§ SHORT TASK 1:
Answer these questions using the blog post, one line per answer, marked (a), (b) and (c) to match:
(a) On which radio program did the writer hear the song?
(b) What grade is the writer's son about to finish?
(c) What two habits make up the "one-two punch"?
§ SHORT TASK 2:
List every activity the blog post says the writer intends to do today.

§ TEXT EXCERPT:
= = =
Yet another 80's new wave song that I've heard recently on WFNX's leftover lunch and has gotten stuck in my head.
Its Wednesday, and little man has an early dismissal today so I am going to pick him up and hang out. Its been a rought week for both of us, but I think that we are back on track again. Little Man has been on the cranky side, and so have I. Mine is due to a lack of a good night's sleep while he's just going through a growth spurt again.
Its hard to believe that first grade is almost over! I am amazed at how much my son has grown and matured this year. He's growing up so fast, and each day I am just stunned at how much he knows and has learned. I love watching his imagination at work and how he plays, either by himself or with others.
I need to take today to regroup, and get things back on track for myself. I've been treading water for the last few days, and its been exhausting for me. On top of it all, I've taken the one-two punch (eating poorly and not exercising). Its setting myself up for the perfect storm, and it really bothers me. There's this nagging feeling of being uncomfortable about everything right now.
= = =
§ SUPPLIED ENTRIES:
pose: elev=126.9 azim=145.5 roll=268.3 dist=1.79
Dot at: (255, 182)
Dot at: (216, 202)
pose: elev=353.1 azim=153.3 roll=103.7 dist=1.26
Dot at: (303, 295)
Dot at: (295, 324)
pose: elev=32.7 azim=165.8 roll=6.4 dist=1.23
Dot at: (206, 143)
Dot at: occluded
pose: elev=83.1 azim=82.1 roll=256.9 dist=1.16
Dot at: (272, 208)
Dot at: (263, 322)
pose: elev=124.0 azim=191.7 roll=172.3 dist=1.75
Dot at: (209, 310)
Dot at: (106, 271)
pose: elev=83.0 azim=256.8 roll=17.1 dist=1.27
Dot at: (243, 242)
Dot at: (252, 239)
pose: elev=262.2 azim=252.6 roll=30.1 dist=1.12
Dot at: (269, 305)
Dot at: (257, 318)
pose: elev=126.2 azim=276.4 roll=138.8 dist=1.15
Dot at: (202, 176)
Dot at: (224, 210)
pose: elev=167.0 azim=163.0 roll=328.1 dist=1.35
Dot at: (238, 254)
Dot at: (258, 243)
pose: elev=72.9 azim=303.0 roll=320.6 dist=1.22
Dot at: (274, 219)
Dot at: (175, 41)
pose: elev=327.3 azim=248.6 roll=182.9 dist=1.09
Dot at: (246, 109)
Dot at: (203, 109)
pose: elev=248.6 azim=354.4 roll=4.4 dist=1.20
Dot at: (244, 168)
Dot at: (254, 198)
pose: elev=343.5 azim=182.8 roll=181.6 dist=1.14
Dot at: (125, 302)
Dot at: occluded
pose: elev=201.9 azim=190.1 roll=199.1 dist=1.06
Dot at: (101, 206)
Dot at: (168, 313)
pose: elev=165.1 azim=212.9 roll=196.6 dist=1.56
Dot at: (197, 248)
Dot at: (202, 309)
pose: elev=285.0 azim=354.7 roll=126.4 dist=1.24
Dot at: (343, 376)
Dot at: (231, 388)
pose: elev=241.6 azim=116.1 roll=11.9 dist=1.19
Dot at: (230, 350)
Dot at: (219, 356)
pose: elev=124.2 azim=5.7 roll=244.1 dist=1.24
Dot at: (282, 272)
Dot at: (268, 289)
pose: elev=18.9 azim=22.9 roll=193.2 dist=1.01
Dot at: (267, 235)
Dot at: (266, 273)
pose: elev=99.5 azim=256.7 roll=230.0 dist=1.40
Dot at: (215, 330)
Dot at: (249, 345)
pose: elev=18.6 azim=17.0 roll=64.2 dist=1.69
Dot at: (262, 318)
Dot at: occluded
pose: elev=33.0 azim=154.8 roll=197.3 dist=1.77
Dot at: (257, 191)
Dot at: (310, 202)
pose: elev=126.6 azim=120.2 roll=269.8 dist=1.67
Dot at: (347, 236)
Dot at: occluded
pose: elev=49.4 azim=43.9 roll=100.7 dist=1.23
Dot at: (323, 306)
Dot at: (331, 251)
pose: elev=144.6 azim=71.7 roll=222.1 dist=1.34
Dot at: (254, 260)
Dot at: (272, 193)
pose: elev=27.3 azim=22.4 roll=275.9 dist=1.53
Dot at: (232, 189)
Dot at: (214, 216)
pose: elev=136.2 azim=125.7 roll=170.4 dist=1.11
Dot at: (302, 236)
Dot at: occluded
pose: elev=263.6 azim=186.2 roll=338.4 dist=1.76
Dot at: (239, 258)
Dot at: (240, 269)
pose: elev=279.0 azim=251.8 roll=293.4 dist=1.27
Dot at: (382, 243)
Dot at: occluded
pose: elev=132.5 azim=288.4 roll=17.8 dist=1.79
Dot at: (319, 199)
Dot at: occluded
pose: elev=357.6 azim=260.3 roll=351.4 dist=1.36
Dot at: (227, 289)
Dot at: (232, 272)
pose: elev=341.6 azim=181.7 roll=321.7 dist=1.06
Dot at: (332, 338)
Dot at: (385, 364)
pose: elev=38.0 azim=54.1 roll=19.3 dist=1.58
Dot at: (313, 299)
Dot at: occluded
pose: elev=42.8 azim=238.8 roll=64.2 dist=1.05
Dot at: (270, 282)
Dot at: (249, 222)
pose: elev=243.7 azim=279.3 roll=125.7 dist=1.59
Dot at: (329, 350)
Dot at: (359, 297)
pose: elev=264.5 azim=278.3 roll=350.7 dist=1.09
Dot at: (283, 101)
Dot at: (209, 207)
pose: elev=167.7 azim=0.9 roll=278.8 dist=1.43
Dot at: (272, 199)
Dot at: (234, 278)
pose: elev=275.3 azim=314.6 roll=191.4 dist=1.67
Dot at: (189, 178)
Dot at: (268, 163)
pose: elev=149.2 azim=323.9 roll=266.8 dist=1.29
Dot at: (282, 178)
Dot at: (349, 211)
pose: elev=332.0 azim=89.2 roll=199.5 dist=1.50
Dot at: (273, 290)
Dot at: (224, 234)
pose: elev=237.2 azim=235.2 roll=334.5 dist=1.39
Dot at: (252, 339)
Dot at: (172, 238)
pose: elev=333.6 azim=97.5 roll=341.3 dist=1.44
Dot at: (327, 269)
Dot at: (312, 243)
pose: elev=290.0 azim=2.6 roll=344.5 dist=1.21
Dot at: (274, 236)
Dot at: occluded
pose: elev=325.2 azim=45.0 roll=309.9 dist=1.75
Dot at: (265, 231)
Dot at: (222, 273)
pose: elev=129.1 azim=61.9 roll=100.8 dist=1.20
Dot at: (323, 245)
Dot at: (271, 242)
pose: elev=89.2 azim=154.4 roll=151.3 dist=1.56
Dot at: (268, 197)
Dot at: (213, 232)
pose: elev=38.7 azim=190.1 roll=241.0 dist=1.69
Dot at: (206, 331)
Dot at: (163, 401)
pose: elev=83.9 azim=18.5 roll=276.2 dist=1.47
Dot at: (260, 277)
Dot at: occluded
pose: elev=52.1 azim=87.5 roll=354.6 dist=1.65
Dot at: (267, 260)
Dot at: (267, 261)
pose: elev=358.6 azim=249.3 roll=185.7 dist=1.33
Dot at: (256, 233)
= = =
§ EXERCISE ANSWER 1:
(a) WFNX's leftover lunch
(b) First grade
(c) Eating poorly and not exercising

§ EXERCISE ANSWER 2:
- Pick up the son
- Hang out with him
- Regroup
- Get things back on track